▶ [Requirement] Render every line of the data below as a Markdown table with two columns, Row and Line: number the rows in order and skip blank lines.
------------------------------------
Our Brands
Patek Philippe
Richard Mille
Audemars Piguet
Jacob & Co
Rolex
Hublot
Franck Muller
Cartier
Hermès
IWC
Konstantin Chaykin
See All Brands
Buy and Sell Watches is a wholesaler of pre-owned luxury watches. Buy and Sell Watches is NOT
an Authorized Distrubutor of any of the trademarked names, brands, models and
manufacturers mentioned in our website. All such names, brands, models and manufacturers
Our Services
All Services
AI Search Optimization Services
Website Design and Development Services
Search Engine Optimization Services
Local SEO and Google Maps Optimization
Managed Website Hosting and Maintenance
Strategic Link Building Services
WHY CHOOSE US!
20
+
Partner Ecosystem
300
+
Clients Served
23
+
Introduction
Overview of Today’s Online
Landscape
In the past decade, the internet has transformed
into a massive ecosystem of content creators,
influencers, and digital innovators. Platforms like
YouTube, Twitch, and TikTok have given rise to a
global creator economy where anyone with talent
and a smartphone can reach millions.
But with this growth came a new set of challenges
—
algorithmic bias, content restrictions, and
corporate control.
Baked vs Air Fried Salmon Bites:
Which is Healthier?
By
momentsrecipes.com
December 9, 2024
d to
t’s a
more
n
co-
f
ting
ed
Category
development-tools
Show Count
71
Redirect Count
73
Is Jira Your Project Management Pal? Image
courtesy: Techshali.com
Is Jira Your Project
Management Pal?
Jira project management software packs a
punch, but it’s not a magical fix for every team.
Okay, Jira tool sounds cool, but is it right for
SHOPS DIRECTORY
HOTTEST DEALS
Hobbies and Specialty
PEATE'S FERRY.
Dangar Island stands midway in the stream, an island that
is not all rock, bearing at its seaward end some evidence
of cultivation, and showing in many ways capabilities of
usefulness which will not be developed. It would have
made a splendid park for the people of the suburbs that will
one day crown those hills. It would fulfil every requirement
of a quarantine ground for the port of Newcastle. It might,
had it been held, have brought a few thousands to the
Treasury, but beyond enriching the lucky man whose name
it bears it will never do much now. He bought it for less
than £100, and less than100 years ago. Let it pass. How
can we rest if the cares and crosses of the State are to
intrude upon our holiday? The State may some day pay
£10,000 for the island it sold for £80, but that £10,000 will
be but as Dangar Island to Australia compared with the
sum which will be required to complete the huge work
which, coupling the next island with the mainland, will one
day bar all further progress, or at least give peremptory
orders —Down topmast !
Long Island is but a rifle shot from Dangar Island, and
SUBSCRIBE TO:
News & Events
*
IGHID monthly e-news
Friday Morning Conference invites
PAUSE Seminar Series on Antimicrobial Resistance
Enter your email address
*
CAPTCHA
------------------------------------
▶ [Result below]
| Row | Line |
|---|---|
| 1 | Our Brands |
| 2 | Patek Philippe |
| 3 | Richard Mille |
| 4 | Audemars Piguet |
| 5 | Jacob & Co |
| 6 | Rolex |
| 7 | Hublot |
| 8 | Franck Muller |
| 9 | Cartier |
| 10 | Hermès |
| 11 | IWC |
| 12 | Konstantin Chaykin |
| 13 | See All Brands |
| 14 | Buy and Sell Watches is a wholesaler of pre-owned luxury watches. Buy and Sell Watches is NOT |
| 15 | an Authorized Distrubutor of any of the trademarked names, brands, models and |
| 16 | manufacturers mentioned in our website. All such names, brands, models and manufacturers |
| 17 | Our Services |
| 18 | All Services |
| 19 | AI Search Optimization Services |
| 20 | Website Design and Development Services |
| 21 | Search Engine Optimization Services |
| 22 | Local SEO and Google Maps Optimization |
| 23 | Managed Website Hosting and Maintenance |
| 24 | Strategic Link Building Services |
| 25 | WHY CHOOSE US! |
| 26 | 20 |
| 27 | + |
| 28 | Partner Ecosystem |
| 29 | 300 |
| 30 | + |
| 31 | Clients Served |
| 32 | 23 |
| 33 | + |
| 34 | Introduction |
| 35 | Overview of Today’s Online |
| 36 | Landscape |
| 37 | In the past decade, the internet has transformed |
| 38 | into a massive ecosystem of content creators, |
| 39 | influencers, and digital innovators. Platforms like |
| 40 | YouTube, Twitch, and TikTok have given rise to a |
| 41 | global creator economy where anyone with talent |
| 42 | and a smartphone can reach millions. |
| 43 | But with this growth came a new set of challenges |
| 44 | — |
| 45 | algorithmic bias, content restrictions, and |
| 46 | corporate control. |
| 47 | Baked vs Air Fried Salmon Bites: |
| 48 | Which is Healthier? |
| 49 | By |
| 50 | momentsrecipes.com |
| 51 | December 9, 2024 |
| 52 | d to |
| 53 | t’s a |
| 54 | more |
| 55 | n |
| 56 | co- |
| 57 | f |
| 58 | ting |
| 59 | ed |
| 60 | Category |
| 61 | development-tools |
| 62 | Show Count |
| 63 | 71 |
| 64 | Redirect Count |
| 65 | 73 |
| 66 | Is Jira Your Project Management Pal? Image |
| 67 | courtesy: Techshali.com |
| 68 | Is Jira Your Project |
| 69 | Management Pal? |
| 70 | Jira project management software packs a |
| 71 | punch, but it’s not a magical fix for every team. |
| 72 | Okay, Jira tool sounds cool, but is it right for |
| 73 | SHOPS DIRECTORY |
| 74 | HOTTEST DEALS |
| 75 | Hobbies and Specialty |
| 76 | PEATE'S FERRY. |
| 77 | Dangar Island stands midway in the stream, an island that |
| 78 | is not all rock, bearing at its seaward end some evidence |
| 79 | of cultivation, and showing in many ways capabilities of |
| 80 | usefulness which will not be developed. It would have |
| 81 | made a splendid park for the people of the suburbs that will |
| 82 | one day crown those hills. It would fulfil every requirement |
| 83 | of a quarantine ground for the port of Newcastle. It might, |
| 84 | had it been held, have brought a few thousands to the |
| 85 | Treasury, but beyond enriching the lucky man whose name |
| 86 | it bears it will never do much now. He bought it for less |
| 87 | than £100, and less than100 years ago. Let it pass. How |
| 88 | can we rest if the cares and crosses of the State are to |
| 89 | intrude upon our holiday? The State may some day pay |
| 90 | £10,000 for the island it sold for £80, but that £10,000 will |
| 91 | be but as Dangar Island to Australia compared with the |
| 92 | sum which will be required to complete the huge work |
| 93 | which, coupling the next island with the mainland, will one |
| 94 | day bar all further progress, or at least give peremptory |
| 95 | orders —Down topmast ! |
| 96 | Long Island is but a rifle shot from Dangar Island, and |
| 97 | SUBSCRIBE TO: |
| 98 | News & Events |
| 99 | * |
| 100 | IGHID monthly e-news |
| 101 | Friday Morning Conference invites |
| 102 | PAUSE Seminar Series on Antimicrobial Resistance |
| 103 | Enter your email address |
| 104 | * |
| 105 | CAPTCHA |